> **TASK GOAL**: In the entries below, find each line with the word "linejoin" and pull it out.

> **DATA EXCERPTS**:
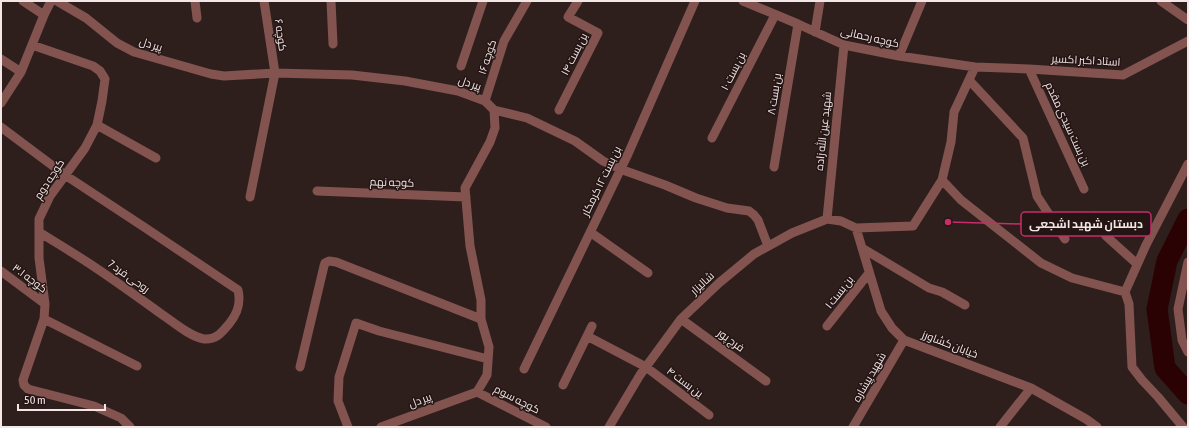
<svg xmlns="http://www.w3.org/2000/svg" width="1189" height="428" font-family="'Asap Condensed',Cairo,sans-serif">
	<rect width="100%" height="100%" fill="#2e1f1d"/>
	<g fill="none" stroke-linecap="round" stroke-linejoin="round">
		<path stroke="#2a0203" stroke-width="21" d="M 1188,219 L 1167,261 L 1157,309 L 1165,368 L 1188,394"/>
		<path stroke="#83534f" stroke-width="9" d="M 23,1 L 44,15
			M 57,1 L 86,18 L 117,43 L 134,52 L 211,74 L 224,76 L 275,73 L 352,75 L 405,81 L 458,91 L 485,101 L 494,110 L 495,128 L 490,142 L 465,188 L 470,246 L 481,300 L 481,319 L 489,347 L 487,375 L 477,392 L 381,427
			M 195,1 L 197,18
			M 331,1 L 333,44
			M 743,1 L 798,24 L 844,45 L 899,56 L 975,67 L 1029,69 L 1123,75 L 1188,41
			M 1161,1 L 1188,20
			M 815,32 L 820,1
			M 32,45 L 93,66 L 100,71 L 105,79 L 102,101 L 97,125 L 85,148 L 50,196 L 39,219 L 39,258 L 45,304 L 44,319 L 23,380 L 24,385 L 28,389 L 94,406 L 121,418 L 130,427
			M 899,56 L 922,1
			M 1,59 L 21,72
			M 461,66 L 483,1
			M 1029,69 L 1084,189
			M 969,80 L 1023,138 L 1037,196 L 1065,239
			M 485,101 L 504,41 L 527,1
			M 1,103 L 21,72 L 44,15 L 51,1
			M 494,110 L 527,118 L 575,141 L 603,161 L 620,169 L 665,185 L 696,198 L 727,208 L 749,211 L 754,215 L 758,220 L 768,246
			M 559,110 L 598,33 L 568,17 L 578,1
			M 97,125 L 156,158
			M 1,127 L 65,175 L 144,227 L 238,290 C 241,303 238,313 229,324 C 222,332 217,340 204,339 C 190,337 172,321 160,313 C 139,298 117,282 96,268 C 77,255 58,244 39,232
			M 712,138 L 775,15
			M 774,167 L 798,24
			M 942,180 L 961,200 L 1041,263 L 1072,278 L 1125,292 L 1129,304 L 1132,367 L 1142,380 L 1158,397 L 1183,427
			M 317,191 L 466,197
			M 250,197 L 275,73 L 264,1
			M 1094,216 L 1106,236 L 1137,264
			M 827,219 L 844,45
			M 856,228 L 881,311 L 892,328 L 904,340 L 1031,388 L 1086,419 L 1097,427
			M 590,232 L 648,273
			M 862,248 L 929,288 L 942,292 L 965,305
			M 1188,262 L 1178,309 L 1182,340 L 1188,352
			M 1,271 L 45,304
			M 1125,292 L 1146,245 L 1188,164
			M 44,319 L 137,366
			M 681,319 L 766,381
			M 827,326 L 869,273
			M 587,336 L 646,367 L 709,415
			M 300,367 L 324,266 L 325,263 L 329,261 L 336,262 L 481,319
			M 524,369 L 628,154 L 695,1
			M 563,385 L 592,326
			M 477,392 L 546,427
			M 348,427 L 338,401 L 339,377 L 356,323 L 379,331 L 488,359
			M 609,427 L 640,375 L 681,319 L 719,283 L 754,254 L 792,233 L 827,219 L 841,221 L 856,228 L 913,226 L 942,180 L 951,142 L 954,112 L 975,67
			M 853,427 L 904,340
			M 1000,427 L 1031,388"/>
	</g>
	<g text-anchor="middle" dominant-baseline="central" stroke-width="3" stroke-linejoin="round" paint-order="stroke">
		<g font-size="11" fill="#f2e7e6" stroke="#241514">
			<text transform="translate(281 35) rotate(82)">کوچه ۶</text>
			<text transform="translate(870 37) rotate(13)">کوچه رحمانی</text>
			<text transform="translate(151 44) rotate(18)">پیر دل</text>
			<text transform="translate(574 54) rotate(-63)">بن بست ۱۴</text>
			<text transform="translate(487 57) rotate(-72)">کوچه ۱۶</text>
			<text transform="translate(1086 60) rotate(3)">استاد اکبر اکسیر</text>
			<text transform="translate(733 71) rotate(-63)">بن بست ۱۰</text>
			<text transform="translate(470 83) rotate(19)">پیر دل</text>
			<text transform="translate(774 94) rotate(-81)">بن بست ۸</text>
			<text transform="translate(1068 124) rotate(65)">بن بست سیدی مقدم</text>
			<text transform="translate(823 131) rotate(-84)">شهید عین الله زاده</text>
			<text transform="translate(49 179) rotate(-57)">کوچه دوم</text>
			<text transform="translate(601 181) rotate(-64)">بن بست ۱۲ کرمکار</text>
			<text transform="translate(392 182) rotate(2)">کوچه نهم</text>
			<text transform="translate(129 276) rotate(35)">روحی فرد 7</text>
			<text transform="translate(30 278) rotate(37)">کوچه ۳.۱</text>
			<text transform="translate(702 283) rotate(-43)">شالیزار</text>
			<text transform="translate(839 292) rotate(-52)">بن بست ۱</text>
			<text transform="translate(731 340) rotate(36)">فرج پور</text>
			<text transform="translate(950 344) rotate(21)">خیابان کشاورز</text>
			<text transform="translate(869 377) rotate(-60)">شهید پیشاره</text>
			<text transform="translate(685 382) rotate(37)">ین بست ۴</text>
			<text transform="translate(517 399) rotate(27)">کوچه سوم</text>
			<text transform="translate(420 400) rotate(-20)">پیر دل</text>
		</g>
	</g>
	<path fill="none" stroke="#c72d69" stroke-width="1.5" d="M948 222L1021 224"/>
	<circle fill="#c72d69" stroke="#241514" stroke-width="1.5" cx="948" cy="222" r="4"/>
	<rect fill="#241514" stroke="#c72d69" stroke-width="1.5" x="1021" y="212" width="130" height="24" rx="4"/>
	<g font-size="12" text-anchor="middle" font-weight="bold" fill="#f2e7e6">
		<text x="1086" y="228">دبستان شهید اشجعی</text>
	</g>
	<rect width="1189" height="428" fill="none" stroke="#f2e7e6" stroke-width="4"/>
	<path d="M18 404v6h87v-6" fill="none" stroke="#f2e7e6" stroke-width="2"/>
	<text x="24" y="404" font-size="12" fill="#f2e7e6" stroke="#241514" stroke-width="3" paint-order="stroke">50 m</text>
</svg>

> **RESULT**:
	<g fill="none" stroke-linecap="round" stroke-linejoin="round">
	<g text-anchor="middle" dominant-baseline="central" stroke-width="3" stroke-linejoin="round" paint-order="stroke">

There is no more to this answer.